NSA says illegal data collection was caused by too complex tech

NSA’s repeated claims about having its surveillance apparatus under control have taken another hit after the agency has been legally forced to publish a huge batch of previously classified documents.

Among other things, one of the documents showed that the NSA “had improperly queried the bulk telephony metadata by using an automated ‘alert list’ process that resulted in the use of selectors that had not been individually reviewed and determined to meet he required reasonable articulable suspicion standard.”

As it turns out, in those three years the agency ended up monitoring some 17,835 phone accounts, when only 1,935 of these had met that standard.

Director of National Intelligence James Clapper dubbed this as “compliance incidents”, which “stemmed in large part from the complexity of the technology employed in connection with the bulk telephony metadata collection program, interaction of that technology with other NSA systems, and a lack of a shared understanding among various NSA components about how certain aspects of the complex architecture supporting the program functioned. ”

“Upon discovery of these incidents, which were promptly reported to the FISC, the Court, in 2009, issued an order requiring NSA to seek Court approval to query the telephony metadata on a case-by-case basis, except when necessary to protect against an imminent threat to human life,” he says. “Thereafter, NSA completed its end-to-end review and took several steps to remedy these issues, including making technological fixes, improving training, and implementing new oversight procedures.
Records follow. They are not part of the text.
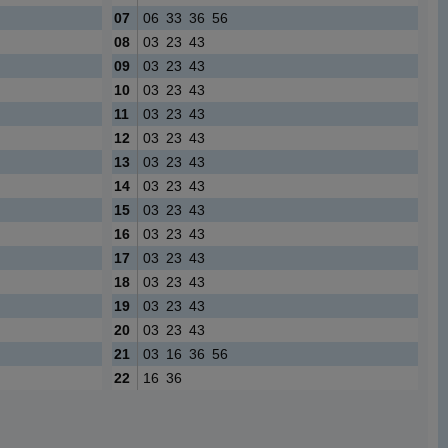
07
06
33
36
56
08
03
23
43
09
03
23
43
10
03
23
43
11
03
23
43
12
03
23
43
13
03
23
43
14
03
23
43
15
03
23
43
16
03
23
43
17
03
23
43
18
03
23
43
19
03
23
43
20
03
23
43
21
03
16
36
56
22
16
36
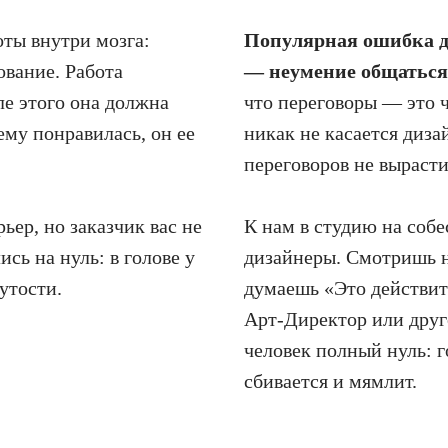
оты внутри мозга:
Популярная ошибка д
вание. Работа
— неумение общаться 
ле этого она должна
что переговоры — это ч
ему понравилась, он ее
никак не касается диза
переговоров не вырасти
ьер, но заказчик вас не
К нам в студию на собе
сь на нуль: в голове у
дизайнеры. Смотришь на
утости.
думаешь «Это действит
Арт-Директор или друг
человек полный нуль: г
сбивается и мямлит.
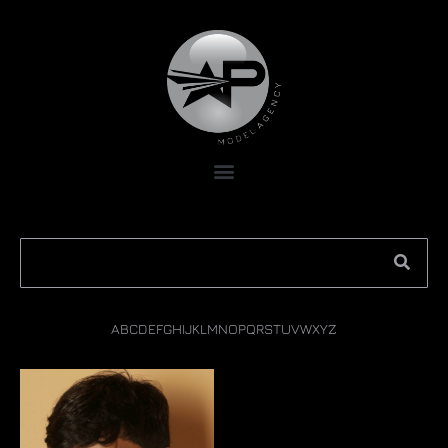
A
B
C
D
E
F
G
H
I
J
K
L
M
N
O
P
Q
R
S
T
U
V
W
X
Y
Z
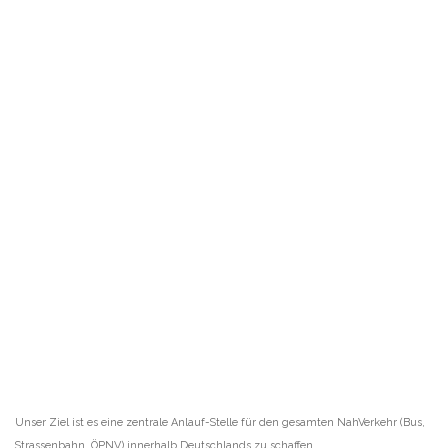
Unser Ziel ist es eine zentrale Anlauf-Stelle für den gesamten NahVerkehr (Bus,
Strassenbahn, ÖPNV) innerhalb Deutschlands zu schaffen.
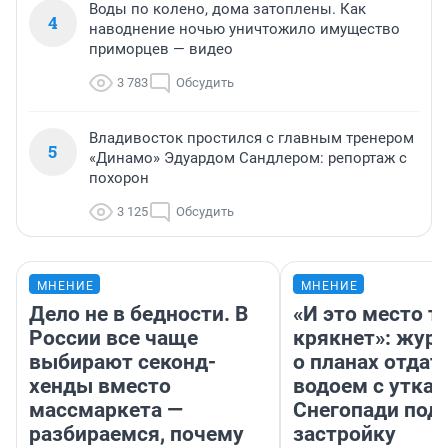
Воды по колено, дома затоплены. Как
4
наводнение ночью уничтожило имущество
приморцев — видео
3 783
Обсудить
Владивосток простился с главным тренером
5
«Динамо» Эдуардом Сандлером: репортаж с
похорон
3 125
Обсудить
МНЕНИЕ
МНЕНИЕ
Дело не в бедности. В
«И это место т
России все чаще
крякнет»: жур
выбирают секонд-
о планах отдат
хенды вместо
водоем с уткам
массмаркета —
Снегопади под
разбираемся, почему
застройку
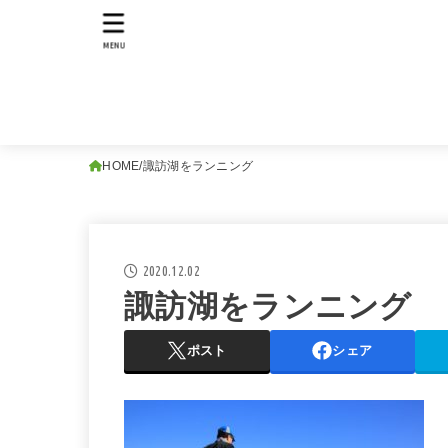
MENU
HOME
諏訪湖をランニング
2020.12.02
諏訪湖をランニング
ポスト
シェア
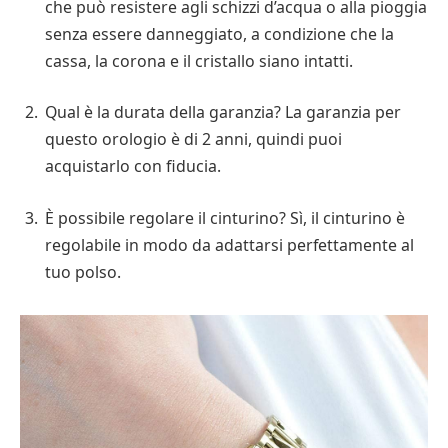
che può resistere agli schizzi d’acqua o alla pioggia
senza essere danneggiato, a condizione che la
cassa, la corona e il cristallo siano intatti.
Qual è la durata della garanzia? La garanzia per
questo orologio è di 2 anni, quindi puoi
acquistarlo con fiducia.
È possibile regolare il cinturino? Sì, il cinturino è
regolabile in modo da adattarsi perfettamente al
tuo polso.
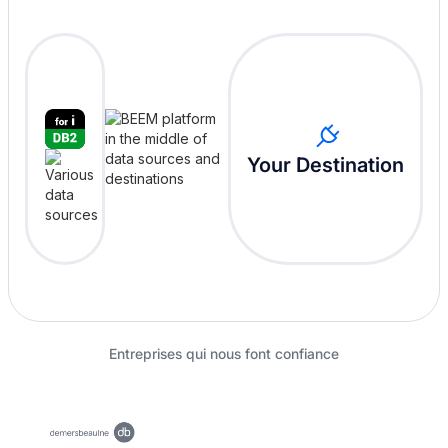
Your Destination
Entreprises qui nous font confiance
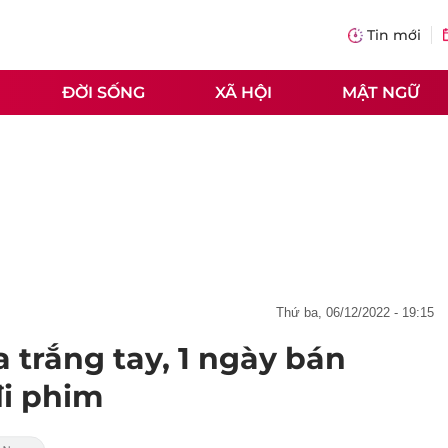
Tin mới
ĐỜI SỐNG
XÃ HỘI
MẬT NGỮ
thứ ba, 06/12/2022 - 19:15
a trắng tay, 1 ngày bán
đi phim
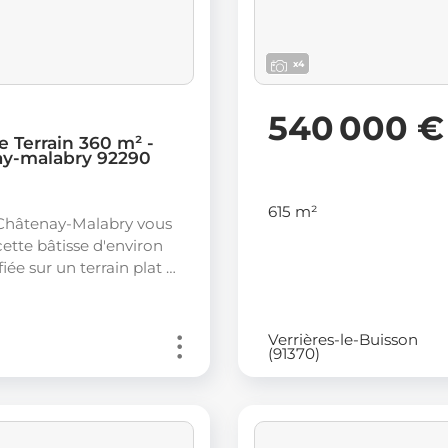
x4
540 000 €
e Terrain 360 m² -
y-malabry 92290
615 m²
hâtenay-Malabry vous
ette bâtisse d'environ
iée sur un terrain plat …
Verrières-le-Buisson
(91370)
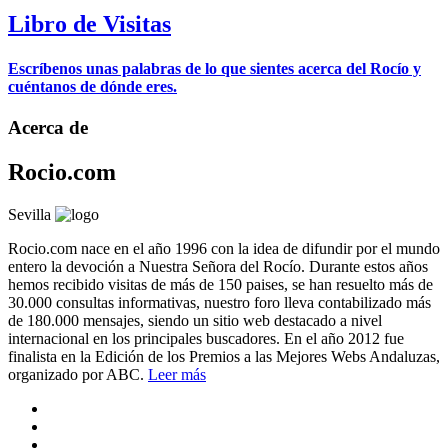
Libro de Visitas
Escríbenos unas palabras de lo que sientes acerca del Rocío y
cuéntanos de dónde eres.
Acerca de
Rocio.com
Sevilla
Rocio.com nace en el año 1996 con la idea de difundir por el mundo
entero la devoción a Nuestra Señora del Rocío. Durante estos años
hemos recibido visitas de más de 150 paises, se han resuelto más de
30.000 consultas informativas, nuestro foro lleva contabilizado más
de 180.000 mensajes, siendo un sitio web destacado a nivel
internacional en los principales buscadores. En el año 2012 fue
finalista en la Edición de los Premios a las Mejores Webs Andaluzas,
organizado por ABC.
Leer más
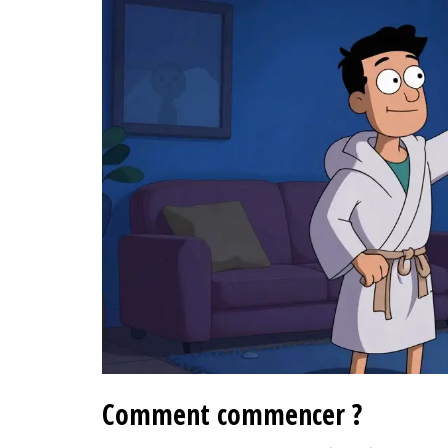
Comment commencer ?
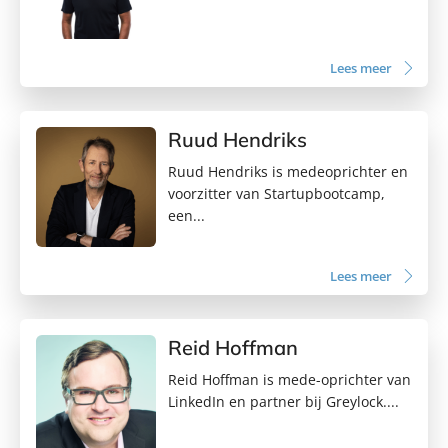
Lees meer
Ruud Hendriks
Ruud Hendriks is medeoprichter en
voorzitter van Startupbootcamp,
een...
Lees meer
Reid Hoffman
Reid Hoffman is mede-oprichter van
LinkedIn en partner bij Greylock....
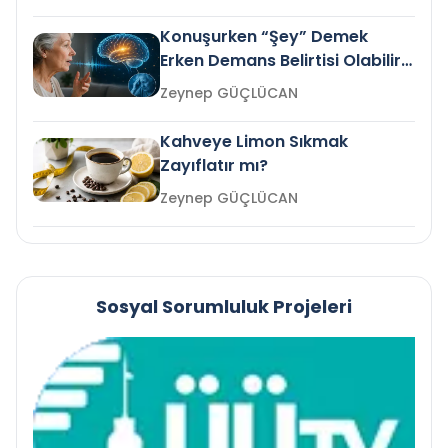
Konuşurken “Şey” Demek
Erken Demans Belirtisi Olabilir
mi?
Zeynep GÜÇLÜCAN
Kahveye Limon Sıkmak
Zayıflatır mı?
Zeynep GÜÇLÜCAN
Sosyal Sorumluluk Projeleri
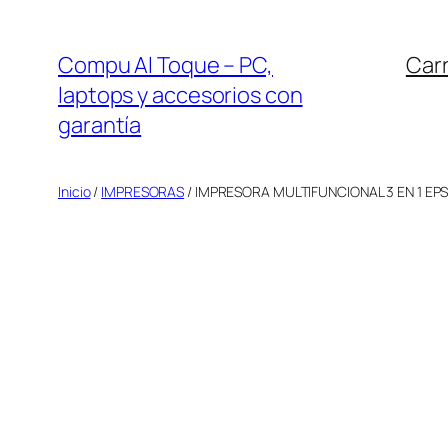
Saltar
al
Compu Al Toque – PC,
Carr
contenido
laptops y accesorios con
garantía
Inicio
/
IMPRESORAS
/ IMPRESORA MULTIFUNCIONAL 3 EN 1 EP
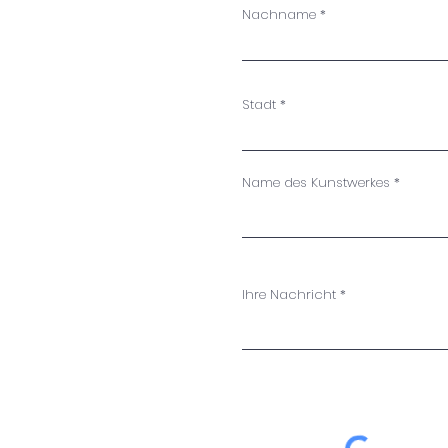
Nachname
Stadt
Name des Kunstwerkes
Ihre Nachricht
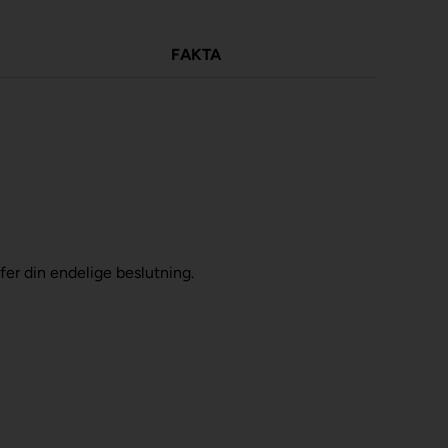
FAKTA
ffer din endelige beslutning.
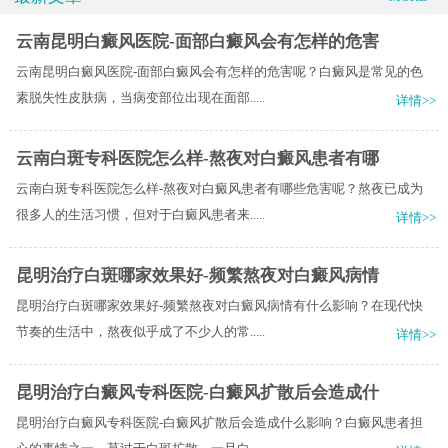
云南昆明白癜风医院-面部白癜风会有怎样的危害
云南昆明白癜风医院-面部白癜风会有怎样的危害呢？白癜风是常见的色
素脱失性皮肤病，当病变部位出现在面部.....
详情>>
云南白斑专科医院怎么样-熬夜对白癜风患者有哪
云南白斑专科医院怎么样-熬夜对白癜风患者有哪些危害呢？熬夜已成为
很多人的生活习惯，但对于白癜风患者来.....
详情>>
昆明治疗白斑哪家效果好-频繁熬夜对白癜风病情
昆明治疗白斑哪家效果好-频繁熬夜对白癜风病情有什么影响？在现代快
节奏的生活中，熬夜似乎成了不少人的常.....
详情>>
昆明治疗白癜风专科医院-白癜风扩散后会造成什
昆明治疗白癜风专科医院-白癜风扩散后会造成什么影响？白癜风患者担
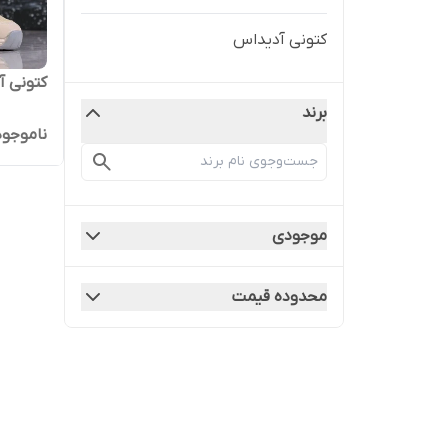
کتونی آدیداس
کتونی 
برند
ناموجود
موجودی
محدوده قیمت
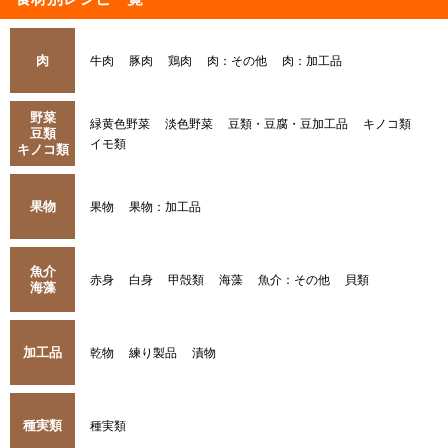
肉
牛肉
豚肉
鶏肉
肉：その他
肉：加工品
野菜
緑黄色野菜
淡色野菜
豆類・豆腐・豆加工品
キノコ類
豆類
イモ類
キノコ類
果物
果物
果物：加工品
魚介
赤身
白身
甲殻類
海藻
魚介：その他
貝類
海藻
加工品
乾物
練り製品
漬物
種実類
種実類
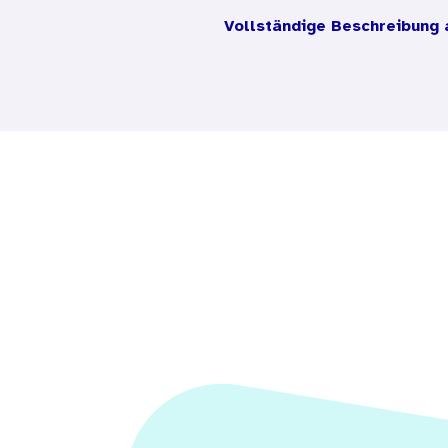
zu fördern. Die Kinder soll
Vollständige Beschreibung 
bedeutsam sind. Schließlic
Bezug auf Alltags-Drogen 
In diesem Material werden 
Der übermäßige Genuss von 
Fehlernährung geworden. Im
z.T. ein nahezu unwiderste
Mit Hilfe der Unterrichtsma
Süßigkeiten herangeführt 
Gesundsein und Kranksein 
Wenn Kinder krank sind, er
nicht so erleben. Ihre Wüns
Kinder erleben aber auch,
These remedial steps were then reported to the Court, and in September 2009, the Court lifted the requirement for NSA to seek approval to query the telephony metadata on a case-by-case basis and has since continuously reauthorized this program.”

This is not the first time that the FISC court heard from the NSA that it had been “mistakenly” siphoning data and / or communications that it had no legal permission to do.

Nevertheless, FISC judges have repeatedly proven to be sympathetic and have not decided to put a stop to the surveillance program. In this particular case, they simply temporarily restricted the access to the data to a team of NSA data integrity analysts.

EFF’s Trevor Tim has also pointed out that Clapper said that they were releasing the documents because they were directed to do so by the US president.

“That statement is misleading,” he pointed out. “They are releasing this information because a court ordered them to as part of EFF’s Freedom of Information Act lawsuit, filed almost two years ago on the tenth anniversary of the Patriot Act.”

“Incredibly, intelligence officials said today that no one at the NSA fully understood how its own surveillance system worked at the time so they could not adequately explain it to the court. This is a breathtaking admission: the NSA’s surveillance apparatus, for years, was so complex and compartmentalized that no single person could comprehend it,” he added.

“The intelligence officials also acknowledged that the court has to base its decisions on the information the NSA gives it, which has never been a good basis for the checks and balances that is a hallmark of American democracy.”